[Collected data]

'''

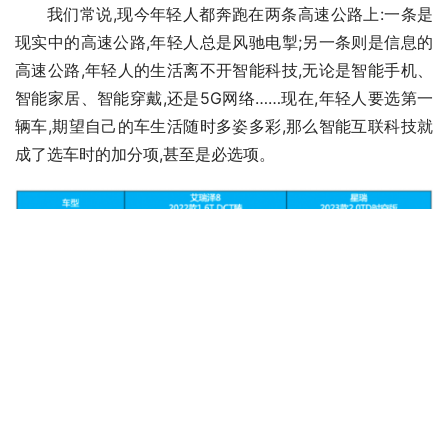
我们常说,现今年轻人都奔跑在两条高速公路上:一条是
现实中的高速公路,年轻人总是风驰电掣;另一条则是信息的
高速公路,年轻人的生活离不开智能科技,无论是智能手机、
智能家居、智能穿戴,还是5G网络……现在,年轻人要选第一
辆车,期望自己的车生活随时多姿多彩,那么智能互联科技就
成了选车时的加分项,甚至是必选项。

'''

» **What to work on**:
Each entry above should be copied word for word, with the images omitted.

» **Task result**:
我们常说,现今年轻人都奔跑在两条高速公路上:一条是
现实中的高速公路,年轻人总是风驰电掣;另一条则是信息的
高速公路,年轻人的生活离不开智能科技,无论是智能手机、
智能家居、智能穿戴,还是5G网络……现在,年轻人要选第一
辆车,期望自己的车生活随时多姿多彩,那么智能互联科技就
成了选车时的加分项,甚至是必选项。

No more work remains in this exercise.